Organizations and Complexity: Searching for the Edge of Chaos
Computational and Mathematical Organization Theory
Traditional organizational theory advocates increased differentiation and horizontal integration for organizations in unstable environments or with uncertain technologies. This paper seeks to develop a better understanding of the relationship of group structure and the level of interdependency between individuals on group performance under various task complexities. Complexity theory in general, and NK models in particular, are introduced as theoretical frameworks that offer an explanation for group performance. Simulation models are developed, based on the communication network research of Bavelas (1948) and Leavitt (1952), to explore the effects of decentralization and interdependence.

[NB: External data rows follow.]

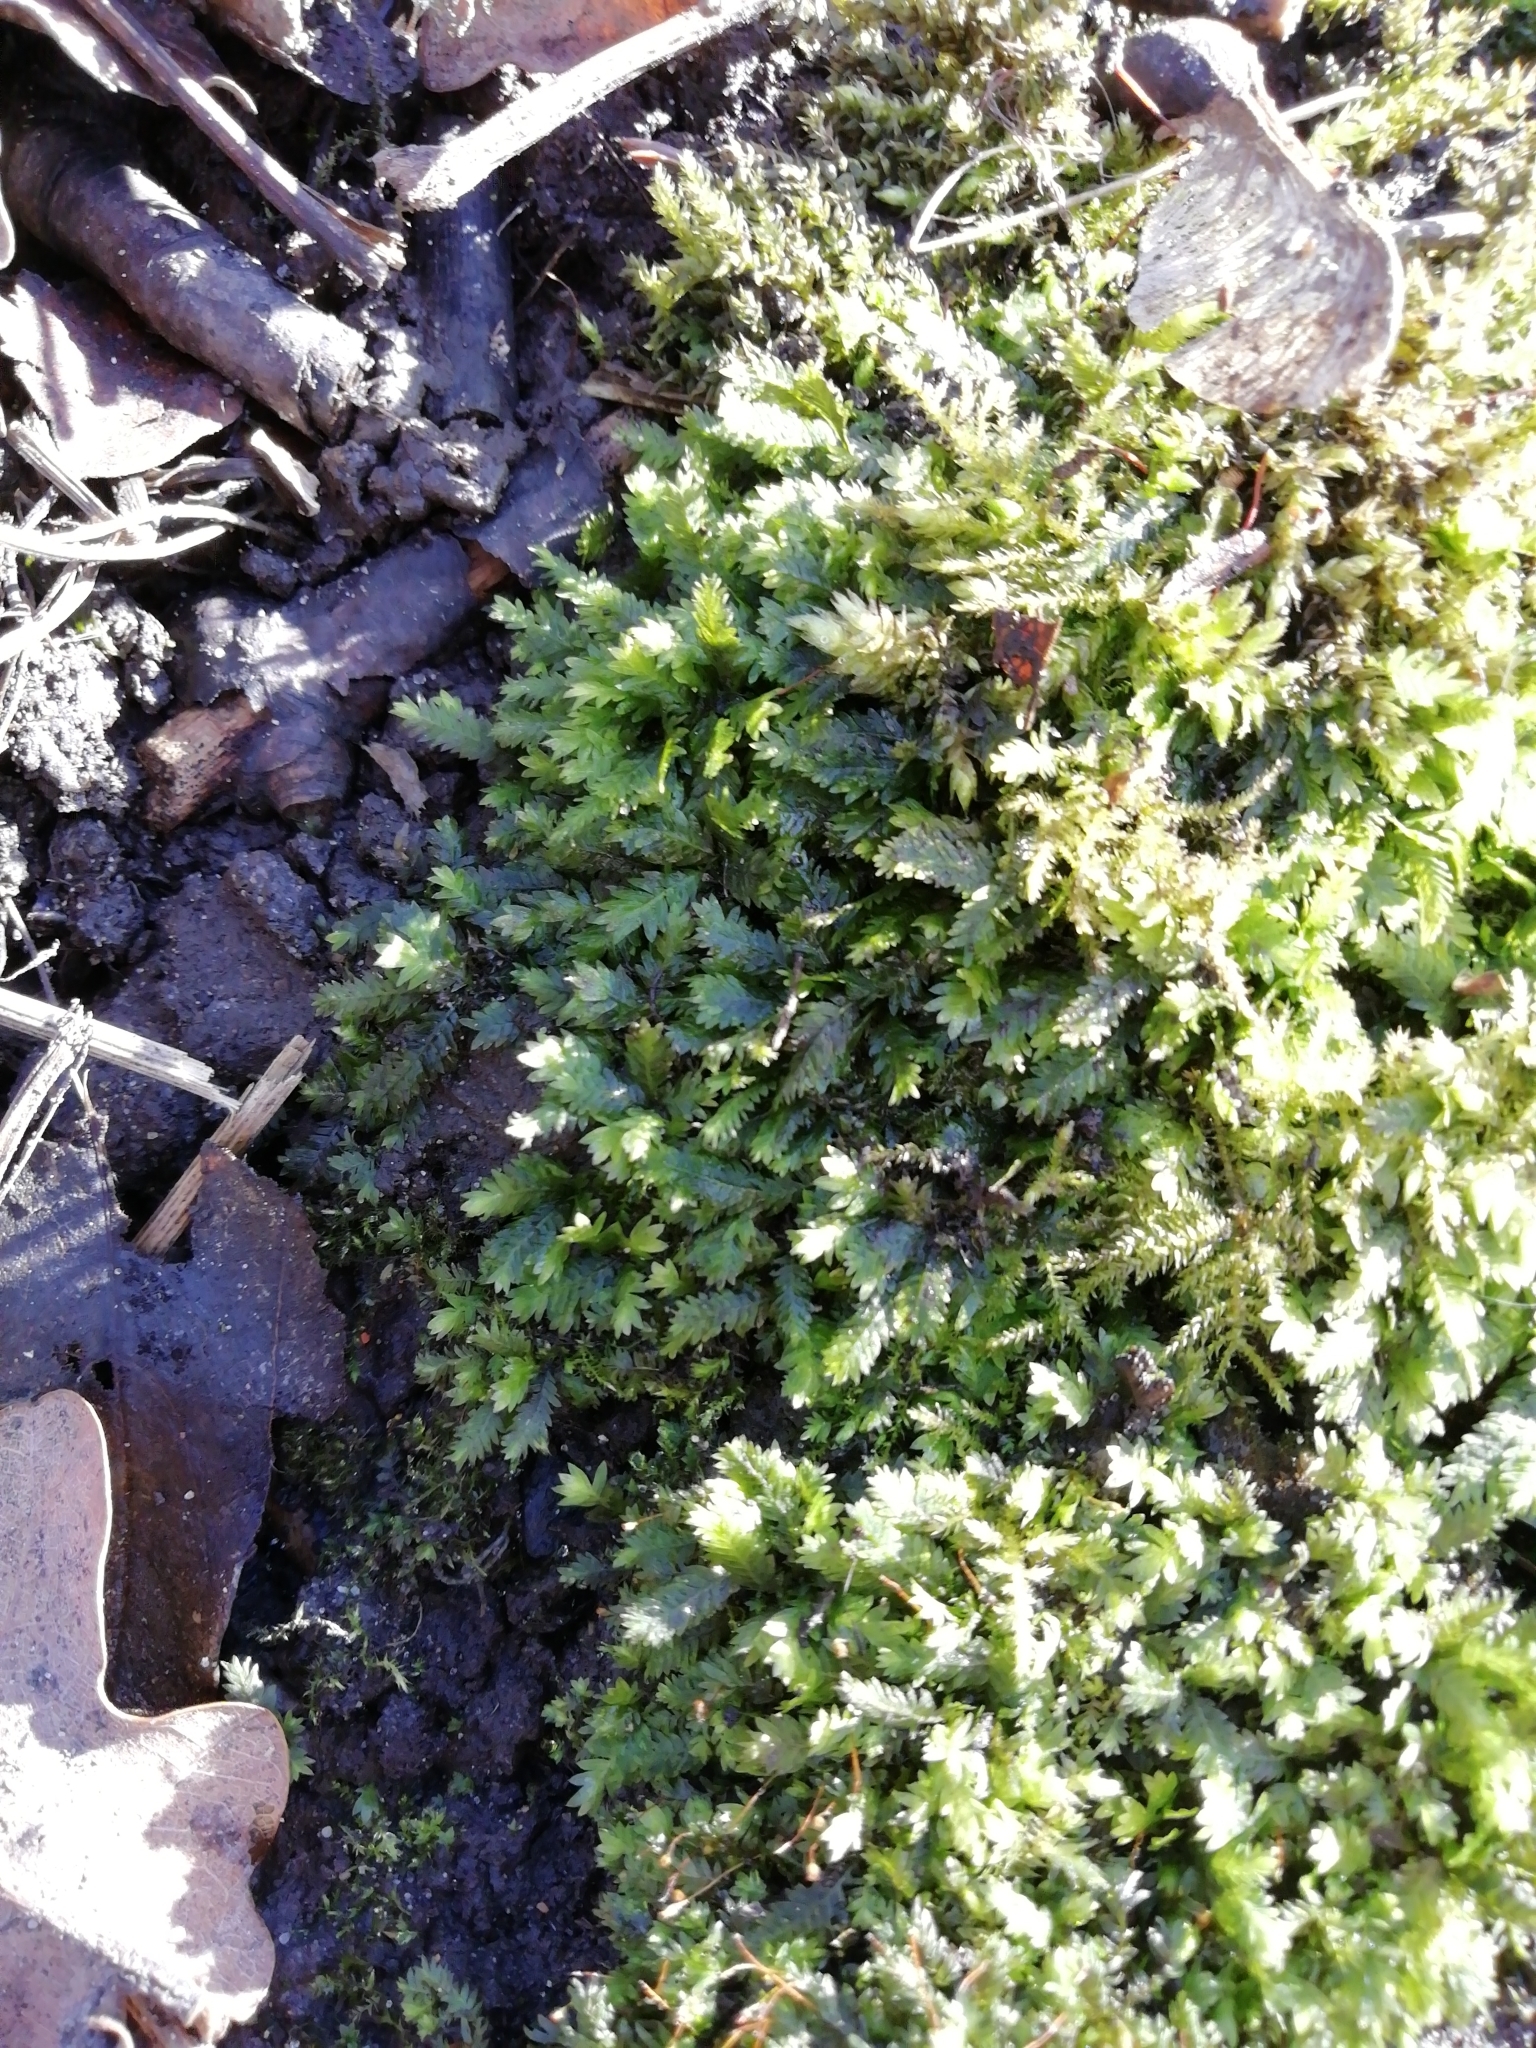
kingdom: Plantae
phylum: Bryophyta
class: Bryopsida
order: Dicranales
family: Fissidentaceae
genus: Fissidens
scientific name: Fissidens taxifolius
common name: Yew-leaved pocket moss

The simulation model developed here shows general consistency with previous human subject experiments. However, contrary to predictions, not all decentralized group structures perform well when undertaking complex task assignments. Structures that are highly connected (actors communicating with all others) perform much worse than those with a lower level of connection. Further experiments varying both the number of actors and the degree of interdependence between them find evidence of the “edge of chaos.” This research advances our understanding of organizations beyond earlier models by suggesting that there is an optimal range of interconnectedness between actors or tasks that explains the variation in performance. An intriguing result is that this optimal level of interdependence is fairly low, regardless of the size of the group.
Carroll, T. N.,
Burton, R. M.
Organizations and Complexity: Searching for the Edge of Chaos.
Computational and Mathematical Organization Theory, 6(4), 319–337.